#### [Collected data]
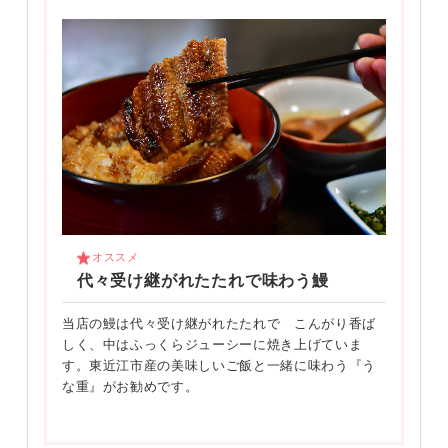
オススメ
代々受け継がれたたれで味わう鰻
当店の鰻は代々受け継がれたたれで こんがり香ば
しく、中はふっくらジューシーに焼き上げていま
す。東近江市産の美味しいご飯と一緒に味わう『う
な重』がお勧めです。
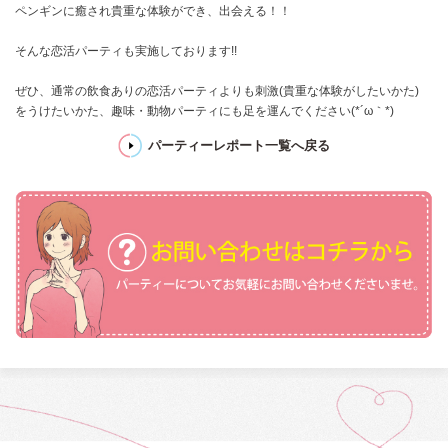
ペンギンに癒され貴重な体験ができ、出会える！！
そんな恋活パーティも実施しております!!
ぜひ、通常の飲食ありの恋活パーティよりも刺激(貴重な体験がしたいかた)
をうけたいかた、趣味・動物パーティにも足を運んでください(*´ω｀*)
パーティーレポート一覧へ戻る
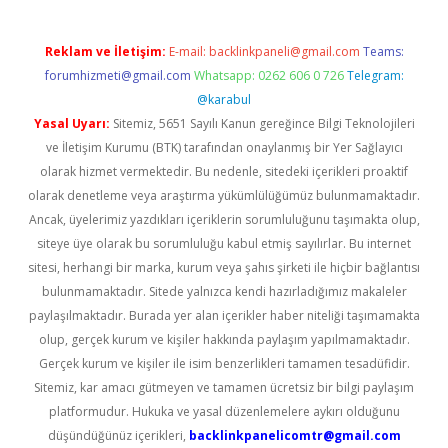
Reklam ve İletişim:
E-mail:
backlinkpaneli@gmail.com
Teams:
forumhizmeti@gmail.com
Whatsapp: 0262 606 0 726
Telegram:
@karabul
Yasal Uyarı:
Sitemiz, 5651 Sayılı Kanun gereğince Bilgi Teknolojileri
ve İletişim Kurumu (BTK) tarafından onaylanmış bir Yer Sağlayıcı
olarak hizmet vermektedir. Bu nedenle, sitedeki içerikleri proaktif
olarak denetleme veya araştırma yükümlülüğümüz bulunmamaktadır.
Ancak, üyelerimiz yazdıkları içeriklerin sorumluluğunu taşımakta olup,
siteye üye olarak bu sorumluluğu kabul etmiş sayılırlar. Bu internet
sitesi, herhangi bir marka, kurum veya şahıs şirketi ile hiçbir bağlantısı
bulunmamaktadır. Sitede yalnızca kendi hazırladığımız makaleler
paylaşılmaktadır. Burada yer alan içerikler haber niteliği taşımamakta
olup, gerçek kurum ve kişiler hakkında paylaşım yapılmamaktadır.
Gerçek kurum ve kişiler ile isim benzerlikleri tamamen tesadüfidir.
Sitemiz, kar amacı gütmeyen ve tamamen ücretsiz bir bilgi paylaşım
platformudur. Hukuka ve yasal düzenlemelere aykırı olduğunu
düşündüğünüz içerikleri,
backlinkpanelicomtr@gmail.com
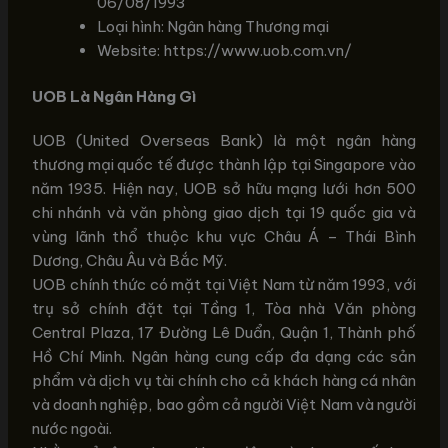
06/08/1993
Loại hình: Ngân hàng Thương mại
Website: https://www.uob.com.vn/
UOB Là Ngân Hàng Gì
UOB (United Overseas Bank) là một ngân hàng
thương mại quốc tế được thành lập tại Singapore vào
năm 1935. Hiện nay, UOB sở hữu mạng lưới hơn 500
chi nhánh và văn phòng giao dịch tại 19 quốc gia và
vùng lãnh thổ thuộc khu vực Châu Á – Thái Bình
Dương, Châu Âu và Bắc Mỹ.
UOB chính thức có mặt tại Việt Nam từ năm 1993, với
trụ sở chính đặt tại Tầng 1, Tòa nhà Văn phòng
Central Plaza, 17 Đường Lê Duẩn, Quận 1, Thành phố
Hồ Chí Minh. Ngân hàng cung cấp đa dạng các sản
phẩm và dịch vụ tài chính cho cả khách hàng cá nhân
và doanh nghiệp, bao gồm cả người Việt Nam và người
nước ngoài.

#### [YOUR OBJECTIVE]
Write out every line of the records above word for word, leaving the pictures out.

#### [RESULT OF THIS EXERCISE]
オススメ
代々受け継がれたたれで味わう鰻
当店の鰻は代々受け継がれたたれで こんがり香ば
しく、中はふっくらジューシーに焼き上げていま
す。東近江市産の美味しいご飯と一緒に味わう『う
な重』がお勧めです。
ペンギンに癒され貴重な体験ができ、出会える！！
そんな恋活パーティも実施しております!!
ぜひ、通常の飲食ありの恋活パーティよりも刺激(貴重な体験がしたいかた)
をうけたいかた、趣味・動物パーティにも足を運んでください(*´ω｀*)
パーティーレポート一覧へ戻る
Reklam ve İletişim:
E-mail:
backlinkpaneli@gmail.com
Teams:
forumhizmeti@gmail.com
Whatsapp: 0262 606 0 726
Telegram:
@karabul
Yasal Uyarı:
Sitemiz, 5651 Sayılı Kanun gereğince Bilgi Teknolojileri
ve İletişim Kurumu (BTK) tarafından onaylanmış bir Yer Sağlayıcı
olarak hizmet vermektedir. Bu nedenle, sitedeki içerikleri proaktif
olarak denetleme veya araştırma yükümlülüğümüz bulunmamaktadır.
Ancak, üyelerimiz yazdıkları içeriklerin sorumluluğunu taşımakta olup,
siteye üye olarak bu sorumluluğu kabul etmiş sayılırlar. Bu internet
sitesi, herhangi bir marka, kurum veya şahıs şirketi ile hiçbir bağlantısı
bulunmamaktadır. Sitede yalnızca kendi hazırladığımız makaleler
paylaşılmaktadır. Burada yer alan içerikler haber niteliği taşımamakta
olup, gerçek kurum ve kişiler hakkında paylaşım yapılmamaktadır.
Gerçek kurum ve kişiler ile isim benzerlikleri tamamen tesadüfidir.
Sitemiz, kar amacı gütmeyen ve tamamen ücretsiz bir bilgi paylaşım
platformudur. Hukuka ve yasal düzenlemelere aykırı olduğunu
düşündüğünüz içerikleri,
backlinkpanelicomtr@gmail.com
06/08/1993
Loại hình: Ngân hàng Thương mại
Website: https://www.uob.com.vn/
UOB Là Ngân Hàng Gì
UOB (United Overseas Bank) là một ngân hàng
thương mại quốc tế được thành lập tại Singapore vào
năm 1935. Hiện nay, UOB sở hữu mạng lưới hơn 500
chi nhánh và văn phòng giao dịch tại 19 quốc gia và
vùng lãnh thổ thuộc khu vực Châu Á – Thái Bình
Dương, Châu Âu và Bắc Mỹ.
UOB chính thức có mặt tại Việt Nam từ năm 1993, với
trụ sở chính đặt tại Tầng 1, Tòa nhà Văn phòng
Central Plaza, 17 Đường Lê Duẩn, Quận 1, Thành phố
Hồ Chí Minh. Ngân hàng cung cấp đa dạng các sản
phẩm và dịch vụ tài chính cho cả khách hàng cá nhân
và doanh nghiệp, bao gồm cả người Việt Nam và người
nước ngoài.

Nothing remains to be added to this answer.